Myth #7 – Red meat increases cholesterol.
A number of studies have shown that a healthy diet, which includes lean red meat, can improve cholesterol levels.5 Red meat, trimmed of all visible fat, contains relatively low levels of total and saturated fats. The
National Heart Foundation has approved many lean beef, lamb and veal cuts with their Tick of Approval which means they have less than 4 per cent saturated fat.

Myth #8 – Red meat causes bowel cancer.
There is no evidence that red meat causes cancer. The evidence that fresh red meat increases the risk of colorectal (bowel) cancer is weak and inconsistent6. Key priorities for cancer prevention are reducing obesity, physical inactivity, smoking and alcohol.

Myth #9 – Diet has no effect on acne.
A study conducted by RMIT University in Melbourne on teenage and young adult males has challenged the myth that diet does not affect acne. The diet, inspired by those of more primitive societies where acne is virtually non-existent, included minimally processed foods such as lean red meat, fish, fruit, vegetables and wholegrains. After 12 weeks, their acne improved by 50 per cent which is similar to the effects of topical acne solutions. Professor Mann believes the minimally processed diet helped to control the hormonal imbalances associated with acne7

Myth #10 – Red meat can easily be substituted by plant protein sources.
Excluding red meat from the diet can lead to inadequate intakes of essential nutrients such as well-absorbed iron and zinc, vitamin B12 and omega-3s. Whilst plant protein sources, such as legumes, nuts and seeds provide a suitable substitute for protein, they are generally poorer sources of well-absorbed iron and zinc and do not contain vitamin B12 or long-chain omega-3s8. Careful planning is therefore required to ensure nutrient intakes are maintained if red meat is not eaten.

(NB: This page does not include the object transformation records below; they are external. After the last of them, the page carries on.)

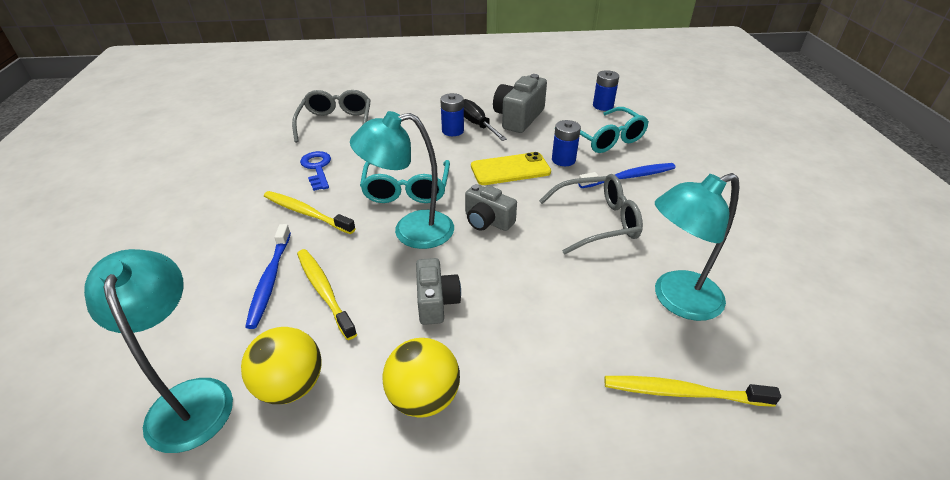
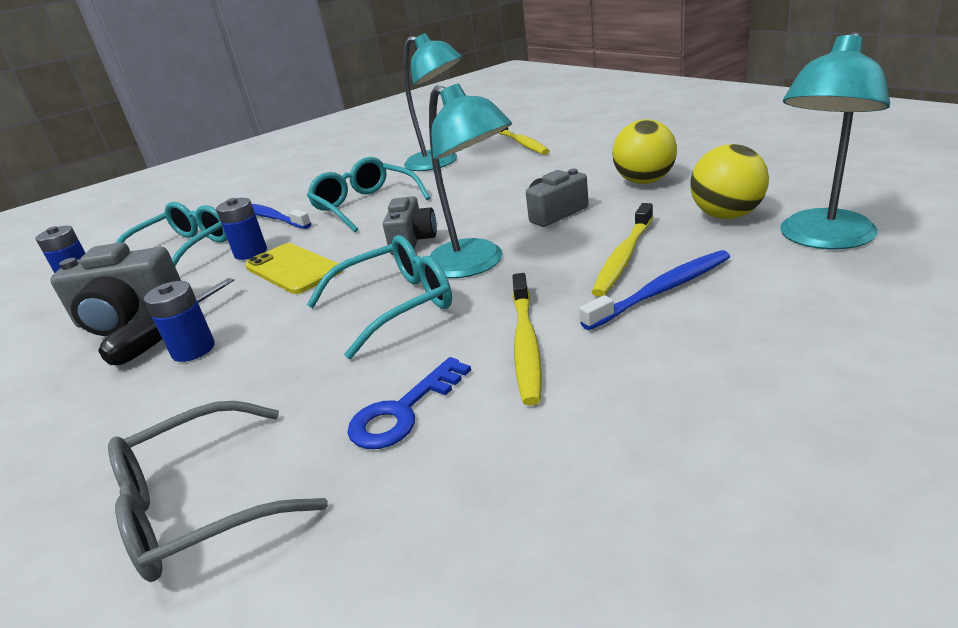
camera: 115 degrees left, 10 degrees down
grey glasses [539,174,643,254] -> turquoise glasses [307,157,430,232]

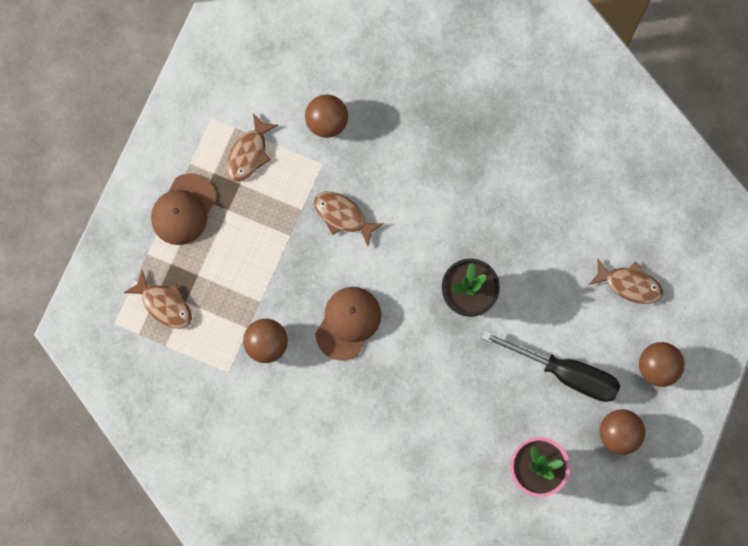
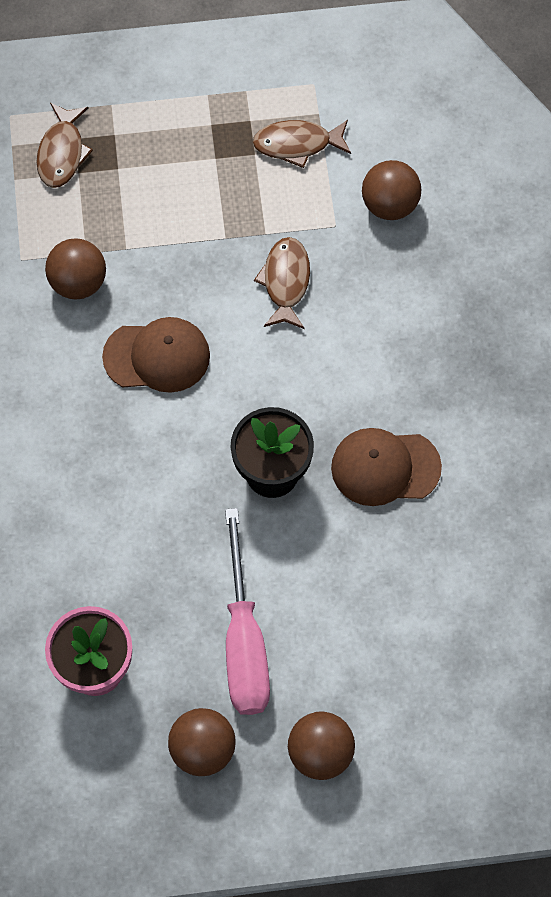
camera: 60 degrees right, 10 degrees down
brown cap [151,173,217,245] -> brown cap moved to [331,428,442,506]
black screwdriver [481,330,620,402] -> pink screwdriver [225,508,270,715]
brown fish [589,258,663,304] -> none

Whilst vitamin and mineral supplements can be useful to meet nutrient requirements, food sources of nutrients provides better absorption as well as a naturally balanced range of other nutrients and protective substances in a tasty package.

References
1. Record S et al, (1999), Red meat consumption – results from the 1995/6 National Nutrition Survey, CSIRO Health Sciences Nutrition.
2. National Health and Medical Research Council, (2003), Dietary Guidelines for Australians, Canberra: Commonwealth Department of Health and Ageing.
3. Williams P et al, (2007), Food Australia, 58: 173-81.
4. Roy Morgan Research, (2007), Eating Behaviour
5. Li D et al, (2005), APJCN, 14(2):113-19.
6. Baghurst P, (2007), Nutrition & Dietetics, 64(S4).
7. Smith R et al, (2007), AJCN, 86(1): 107-15.
8. Shrapnel B et al, (2007), Nutrition & Dietetics, 64(4): 254-60.